567:VIPにかわりましてNIPPERがお送りします(神奈川県)[sage]
2012/01/06(金) 21:38:54.61 ID:Kir/yBk8o
妹ちゃんがそういうグループの子たちと一緒にいるのには少し違和感があったけど、お兄さんを独占していたあたしはあまり気にしなかった。昔好きだった委員長ちゃんと妹ちゃんが並んで歩いている姿を校内で見かけると不思議な感慨があたしの胸に巻き起こったけど、それでもその感情には懐かしさはあっても不快感とか嫉妬心はなかった。
先輩に片思いをしている委員長ちゃん。お兄さんに届かない想いを抱えている妹ちゃん。認めたくないけど、当時のあたしは二人に対して憐憫とか優越感とかを感じていたのかもしれない。本当に好きな人とは結ばれない二人。それに対してあたしは本当に好きになったお兄さんと相思相愛の仲だ。もうあたしはこの二人に嫉妬することはないんだ。
クリスマスイブの日、お兄さんはあたしにどこかのレストランで食事をしようと言ったけどあたしはお兄さんの部屋で過ごしたいとおねだりした。これまでと同じであたしがお兄さんにお願いしたことはすぐにお兄さんのOKが出る。愛されているという安心感。
イブの日、あたしは自宅で用意したお料理やデパ地下で予約したオードブルを両手に携えてお兄さんのアパートを訪れた。

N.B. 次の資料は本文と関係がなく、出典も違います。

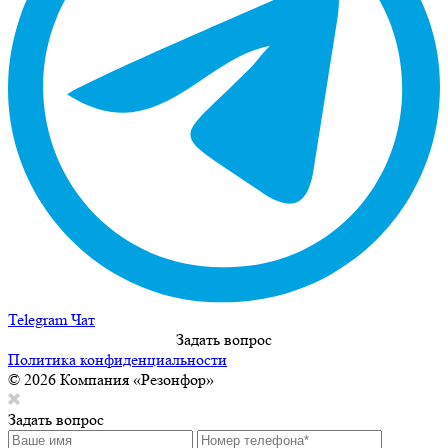
Telegram Чат
Задать вопрос
Политика конфиденциальности
© 2026 Компания «Резонфор»
Задать вопрос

お兄さんの部屋の前にはお兄さんの大学の友だちがいて、最初は驚いたけど俺の彼女って紹介してくれたお兄さんの言葉にあたしは顔を赤らめた。お兄さんの部屋で過ごすクリスマスイブ。
あたしはその時、妹ちゃんを牽制したり苦しめたりする意図は本当になかった。ただ、お兄さんとのこの時間がずっと続けばいいと思っただけで。
お兄さんの部屋で過ごすイブは楽しかった。お兄さんは買ってきたオードブルよりあたしの手料理の方が美味しいと言ってくれた。お兄さんがあたしにくれたプレゼントは星を象ったシルバーのペンダント。正直に言えば少し子ども向け過ぎるかなと思わないでもなかったけど。でも、お兄さんの気持ちは伝わってお兄さんからプレゼントを受け取ったときあたしは不覚にも本心から涙をこぼした。

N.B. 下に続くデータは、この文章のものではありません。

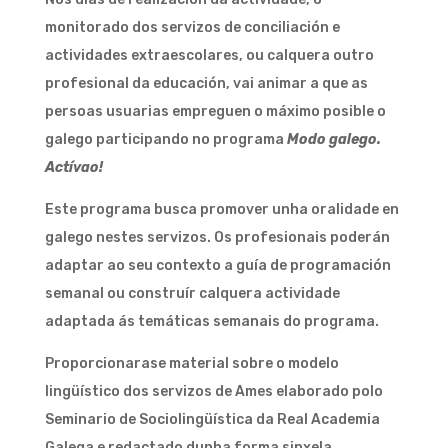
monitorado dos servizos de conciliación e
actividades extraescolares, ou calquera outro
profesional da educación, vai animar a que as
persoas usuarias empreguen o máximo posible o
galego participando no programa
Modo galego.
Actívao!
Este programa busca promover unha oralidade en
galego nestes servizos. Os profesionais poderán
adaptar ao seu contexto a guía de programación
semanal ou construír calquera actividade
adaptada ás temáticas semanais do programa.
Proporcionarase material sobre o modelo
lingüístico dos servizos de Ames elaborado polo
Seminario de Sociolingüística da Real Academia
Galega e redactado dunha forma sinxela.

その日。お兄さんとあたしはお互いに呼び捨てようと決めたけど、あたしはどうしてもお兄さんを名前で呼び捨てできなかった。でも、お兄さんには妹友って呼捨てしてほしい。あたしのお願いを聞いたお兄さんはあたしに意地悪をした。あたしのことを何度も名前で呼び捨て顔を赤くするあたしのをからかったのだ。

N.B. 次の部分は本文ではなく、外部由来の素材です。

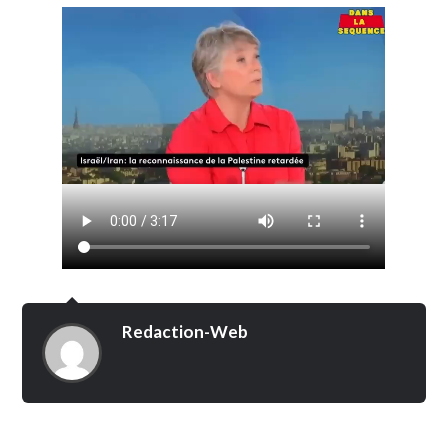
Redaction-Web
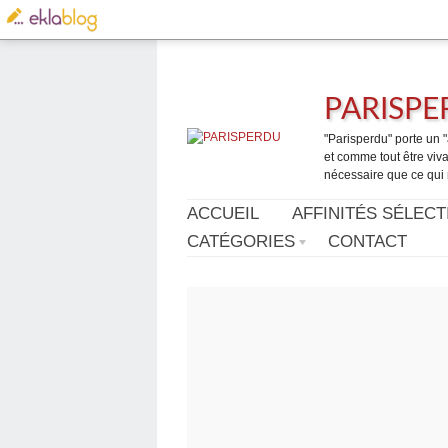
PARISP
"Parisperdu" porte un "a
et comme tout être vivan
nécessaire que ce qui 
ACCUEIL
AFFINITÉS SÉLECT
CATÉGORIES
CONTACT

今思い返すと本当に幸せなひと時。だけどそろそろ終電の時間が近づいていた。
何度も繰り返すけど、その時あたしが考えていたのはお兄さんと一瞬でも長く一緒にいたいということだった。
でもそれには妹ちゃんの協力が必要だった。それはお兄さんを諦めた妹ちゃんを更に傷つけることになるのかもしれないけど。